The state is emerging from the latest infection surge with the lowest rate of new cases among all states. Last year at this time, cases in the state started ticking up and by January California was in the throes of the worst spike of the pandemic. Daily deaths approached 700.
The latest surge started in summer and was driven by the delta variant that primarily targeted the unvaccinated. At its worst during this spike, California’s average daily death count was in the low hundreds.
Data collected by Johns Hopkins University showed the state with 70,132 deaths by midday Monday.
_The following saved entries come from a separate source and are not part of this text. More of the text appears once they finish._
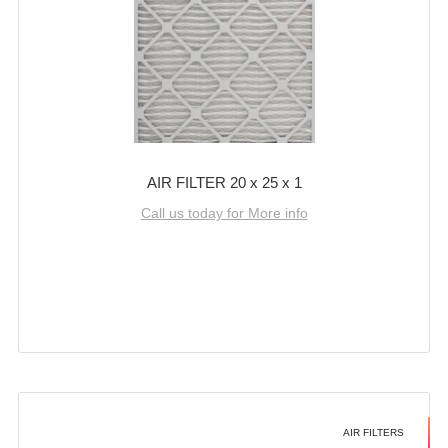
AIR FILTER 20 x 25 x 1
Call us today for More info
AIR FILTERS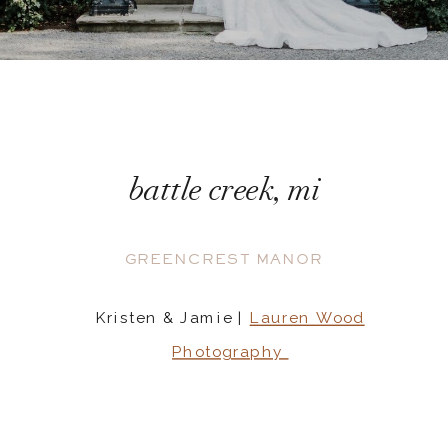
battle creek, mi
GREENCREST MANOR
Kristen & Jamie |
Lauren Wood
Photography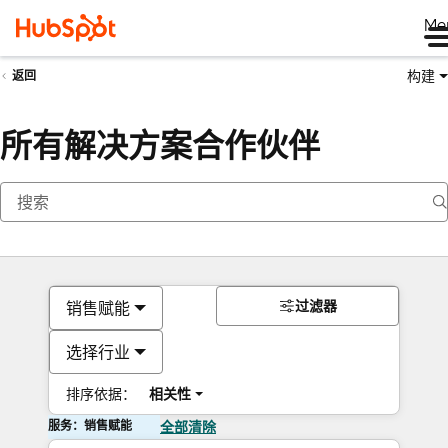
Me
构建
返回
所有解决方案合作伙伴
过滤器
销售赋能
选择行业
排序依据：
相关性
服务：销售赋能
全部清除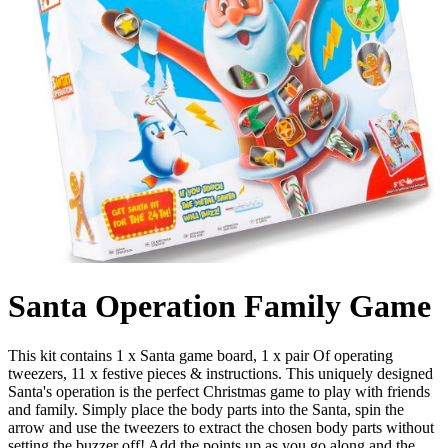
Santa Operation Family Game
This kit contains 1 x Santa game board, 1 x pair Of operating
tweezers, 11 x festive pieces & instructions. This uniquely designed
Santa's operation is the perfect Christmas game to play with friends
and family. Simply place the body parts into the Santa, spin the
arrow and use the tweezers to extract the chosen body parts without
setting the buzzer off! Add the points up as you go along and the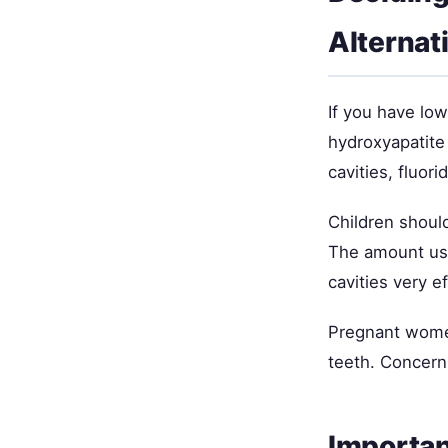
Alternat
If you have low
hydroxyapatite o
cavities, fluor
Children should
The amount used
cavities very e
Pregnant women
teeth. Concern
Importan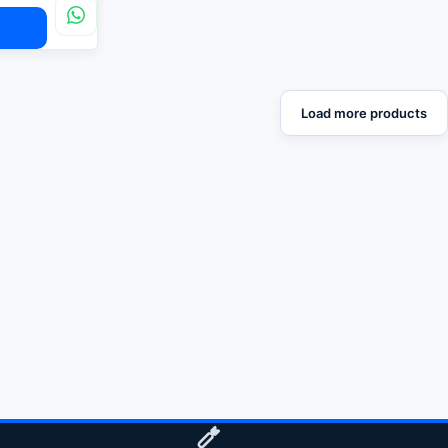
Load more products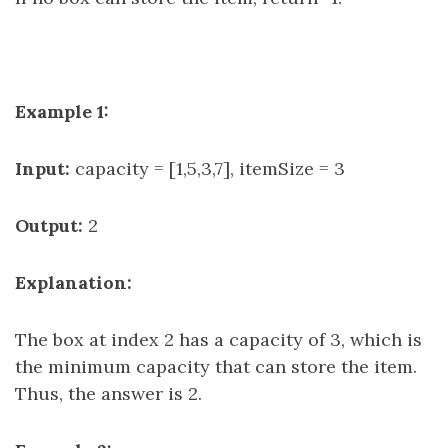
Example 1:
Input:
capacity = [1,5,3,7], itemSize = 3
Output:
2
Explanation:
The box at index 2 has a capacity of 3, which is
the minimum capacity that can store the item.
Thus, the answer is 2.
It’s the most in the nation, surpassing Texas by about 3,000 and Florida by 13,000.
California’s per capita fatality rate of 177 per 100,000 people ranks in the bottom third for the U.S.
GENEVA — An expert group advising the World Health Organization on vaccines has recommended that older people and those with compromised immune systems get an extra dose of COVID-19 vaccine as part of their regular schedule, in line with what many rich countries including Britain, France and the U.S. have already recommended for their populations.
The WHO’s vaccines director, Dr. Kate O’Brien, said the group was advising that people who have weaker immune systems “should receive an additional dose” of all of the WHO-approved vaccines beyond the normally recommended two doses, to produce an immune response to protect them from severe disease, hospitalization and death.
O’Brien said this third dose should be given to people sometime between one to three months after the second dose and was not considered a booster.
She emphasized this recommendation doesn't apply to healthy, younger adults who have a normal immune response to vaccination and have no underlying conditions. The WHO’s expert group recommended people get the same vaccine they received for their original immunization where possible.